# IPUMS USA Data Extraction Using ipumsr

## Introduction
This notebook is designed to guide you through exploring, selecting, and extracting population data from [IPUMS USA](https://cps.ipums.org/usa) using the [R ipumsr package](https://cran.r-project.org/web/packages/ipumsr/index.htm).

The IPUMS USA data repository includes data from the [American Communinty Survey (ACS)](https://www.census.gov/programs-surveys/acs) and [Puerto Rico Community Survey (PRCS)](https://www.census.gov/programs-surveys/acs/about/puerto-rico-community-survey.html).

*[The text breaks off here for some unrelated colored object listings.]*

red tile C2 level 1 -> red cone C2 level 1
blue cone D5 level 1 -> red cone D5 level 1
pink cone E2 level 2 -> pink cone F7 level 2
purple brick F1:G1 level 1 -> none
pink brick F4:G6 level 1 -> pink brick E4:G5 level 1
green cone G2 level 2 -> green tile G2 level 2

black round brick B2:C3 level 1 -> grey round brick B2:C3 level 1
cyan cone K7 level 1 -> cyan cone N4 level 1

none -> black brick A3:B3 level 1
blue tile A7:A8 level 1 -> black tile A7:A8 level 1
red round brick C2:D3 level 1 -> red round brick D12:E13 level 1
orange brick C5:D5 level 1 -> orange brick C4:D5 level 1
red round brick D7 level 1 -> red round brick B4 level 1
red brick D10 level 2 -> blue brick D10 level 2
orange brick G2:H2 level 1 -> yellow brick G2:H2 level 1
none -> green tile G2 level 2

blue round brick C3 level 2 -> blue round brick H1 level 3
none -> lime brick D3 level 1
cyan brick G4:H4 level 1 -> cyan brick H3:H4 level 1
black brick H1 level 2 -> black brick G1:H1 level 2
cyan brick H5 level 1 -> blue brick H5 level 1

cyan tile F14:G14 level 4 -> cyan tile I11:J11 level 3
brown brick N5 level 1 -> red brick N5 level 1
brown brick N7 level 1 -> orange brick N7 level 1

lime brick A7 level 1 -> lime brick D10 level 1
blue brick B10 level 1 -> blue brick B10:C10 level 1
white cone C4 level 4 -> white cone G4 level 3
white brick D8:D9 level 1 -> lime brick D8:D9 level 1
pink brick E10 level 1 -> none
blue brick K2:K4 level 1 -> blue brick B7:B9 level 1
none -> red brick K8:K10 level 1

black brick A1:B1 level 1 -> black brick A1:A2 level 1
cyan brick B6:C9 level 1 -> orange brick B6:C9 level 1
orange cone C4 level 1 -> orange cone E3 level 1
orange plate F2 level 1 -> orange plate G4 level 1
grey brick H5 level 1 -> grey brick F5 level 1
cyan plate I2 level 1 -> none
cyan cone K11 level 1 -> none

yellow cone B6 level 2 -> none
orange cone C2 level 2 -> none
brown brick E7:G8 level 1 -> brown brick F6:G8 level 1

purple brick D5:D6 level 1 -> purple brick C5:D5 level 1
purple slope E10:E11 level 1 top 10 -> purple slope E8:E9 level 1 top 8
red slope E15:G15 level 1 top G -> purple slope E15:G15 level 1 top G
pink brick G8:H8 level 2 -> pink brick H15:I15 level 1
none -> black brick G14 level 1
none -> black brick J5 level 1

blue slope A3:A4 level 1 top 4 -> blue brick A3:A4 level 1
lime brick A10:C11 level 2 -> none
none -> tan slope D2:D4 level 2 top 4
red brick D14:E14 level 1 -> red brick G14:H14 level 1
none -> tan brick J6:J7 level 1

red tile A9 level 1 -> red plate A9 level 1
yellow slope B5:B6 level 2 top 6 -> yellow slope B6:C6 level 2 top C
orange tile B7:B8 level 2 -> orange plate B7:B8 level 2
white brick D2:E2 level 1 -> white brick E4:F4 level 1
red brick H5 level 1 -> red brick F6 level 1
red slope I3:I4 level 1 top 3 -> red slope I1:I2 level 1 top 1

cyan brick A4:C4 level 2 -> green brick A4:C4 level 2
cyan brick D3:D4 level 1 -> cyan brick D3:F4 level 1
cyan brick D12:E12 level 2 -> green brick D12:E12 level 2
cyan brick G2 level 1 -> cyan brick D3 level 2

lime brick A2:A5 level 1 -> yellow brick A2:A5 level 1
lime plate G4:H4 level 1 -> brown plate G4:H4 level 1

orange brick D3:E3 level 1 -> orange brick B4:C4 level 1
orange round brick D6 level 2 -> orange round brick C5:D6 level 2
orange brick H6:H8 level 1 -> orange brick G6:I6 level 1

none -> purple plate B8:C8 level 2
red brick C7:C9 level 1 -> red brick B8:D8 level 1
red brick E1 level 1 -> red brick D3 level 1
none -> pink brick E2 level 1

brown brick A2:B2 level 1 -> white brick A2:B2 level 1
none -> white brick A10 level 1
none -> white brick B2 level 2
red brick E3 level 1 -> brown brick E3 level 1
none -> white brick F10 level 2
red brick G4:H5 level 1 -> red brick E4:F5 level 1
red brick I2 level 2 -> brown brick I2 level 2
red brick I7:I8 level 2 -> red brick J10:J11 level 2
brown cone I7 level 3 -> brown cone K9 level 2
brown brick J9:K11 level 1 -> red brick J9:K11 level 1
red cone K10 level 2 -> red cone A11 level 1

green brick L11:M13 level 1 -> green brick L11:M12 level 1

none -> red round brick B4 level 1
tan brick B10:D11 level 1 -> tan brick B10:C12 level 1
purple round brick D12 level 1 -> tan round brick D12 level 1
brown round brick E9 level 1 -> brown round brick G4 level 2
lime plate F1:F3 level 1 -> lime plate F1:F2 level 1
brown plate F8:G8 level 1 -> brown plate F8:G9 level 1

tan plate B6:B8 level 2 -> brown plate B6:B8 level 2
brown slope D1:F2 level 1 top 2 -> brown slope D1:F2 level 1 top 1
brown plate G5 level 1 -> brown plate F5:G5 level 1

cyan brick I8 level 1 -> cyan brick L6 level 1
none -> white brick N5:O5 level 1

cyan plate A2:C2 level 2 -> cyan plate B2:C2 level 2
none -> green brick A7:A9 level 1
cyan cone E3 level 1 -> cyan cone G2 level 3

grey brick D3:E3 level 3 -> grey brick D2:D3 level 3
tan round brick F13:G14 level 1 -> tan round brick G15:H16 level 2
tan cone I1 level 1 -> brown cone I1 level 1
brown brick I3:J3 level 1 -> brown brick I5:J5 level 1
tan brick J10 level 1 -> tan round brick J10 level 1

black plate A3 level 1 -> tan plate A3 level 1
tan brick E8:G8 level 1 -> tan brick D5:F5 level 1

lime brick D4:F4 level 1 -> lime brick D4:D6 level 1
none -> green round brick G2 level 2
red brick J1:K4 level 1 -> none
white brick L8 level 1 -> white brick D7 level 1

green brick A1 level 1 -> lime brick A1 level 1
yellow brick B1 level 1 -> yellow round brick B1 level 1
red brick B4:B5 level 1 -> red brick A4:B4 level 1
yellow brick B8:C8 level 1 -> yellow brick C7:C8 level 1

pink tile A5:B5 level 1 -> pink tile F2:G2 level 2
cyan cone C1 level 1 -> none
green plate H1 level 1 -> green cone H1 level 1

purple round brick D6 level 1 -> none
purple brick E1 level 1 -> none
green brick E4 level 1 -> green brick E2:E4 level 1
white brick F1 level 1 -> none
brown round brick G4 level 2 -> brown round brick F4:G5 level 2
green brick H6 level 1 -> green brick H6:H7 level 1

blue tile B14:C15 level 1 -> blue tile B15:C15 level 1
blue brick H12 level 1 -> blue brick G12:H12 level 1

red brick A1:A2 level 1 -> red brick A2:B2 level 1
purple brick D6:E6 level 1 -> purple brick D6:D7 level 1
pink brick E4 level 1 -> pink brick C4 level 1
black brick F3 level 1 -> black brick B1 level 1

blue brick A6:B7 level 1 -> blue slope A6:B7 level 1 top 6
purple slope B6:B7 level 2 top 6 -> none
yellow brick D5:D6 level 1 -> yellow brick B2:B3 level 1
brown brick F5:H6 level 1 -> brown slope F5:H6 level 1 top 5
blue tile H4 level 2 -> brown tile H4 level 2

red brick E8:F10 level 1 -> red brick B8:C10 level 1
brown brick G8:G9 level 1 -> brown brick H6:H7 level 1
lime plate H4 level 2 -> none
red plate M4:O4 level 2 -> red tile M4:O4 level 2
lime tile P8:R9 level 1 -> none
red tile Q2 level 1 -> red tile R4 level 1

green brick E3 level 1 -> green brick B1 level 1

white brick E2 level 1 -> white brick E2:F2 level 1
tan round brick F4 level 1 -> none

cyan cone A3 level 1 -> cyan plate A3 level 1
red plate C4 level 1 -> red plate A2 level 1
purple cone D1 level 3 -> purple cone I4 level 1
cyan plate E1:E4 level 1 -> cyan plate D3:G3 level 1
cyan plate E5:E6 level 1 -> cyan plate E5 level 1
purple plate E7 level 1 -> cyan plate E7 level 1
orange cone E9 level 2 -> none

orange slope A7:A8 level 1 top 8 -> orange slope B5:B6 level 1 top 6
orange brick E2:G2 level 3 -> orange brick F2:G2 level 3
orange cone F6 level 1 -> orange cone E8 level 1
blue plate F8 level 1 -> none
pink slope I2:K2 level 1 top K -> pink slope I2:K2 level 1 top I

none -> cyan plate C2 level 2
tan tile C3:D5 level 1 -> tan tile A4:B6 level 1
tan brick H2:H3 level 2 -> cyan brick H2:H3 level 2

By working through this notebook, you will learn how to define an extraction of population data from the IPUMS USA repository and download the relevant data for analysis.

#### Overview
This notebook includes the following sections:

1. Setup
2. USA Data Metadata Exploration
3. USA Data Extraction Specification and Submission

## 1. Setup

Before running this script, you will need to install and load the *ipumsr* package into your R environment:

[**ipumsr**](https://cran.r-project.org/web/packages/ipumsr/index.html) A package specifically designed to interact with IPUMS datasets, including NHGIS. It allows users to define and submit data extraction requests, download data, and read it directly into R for analysis.  This notebook uses the the following functions from *ipumsr*.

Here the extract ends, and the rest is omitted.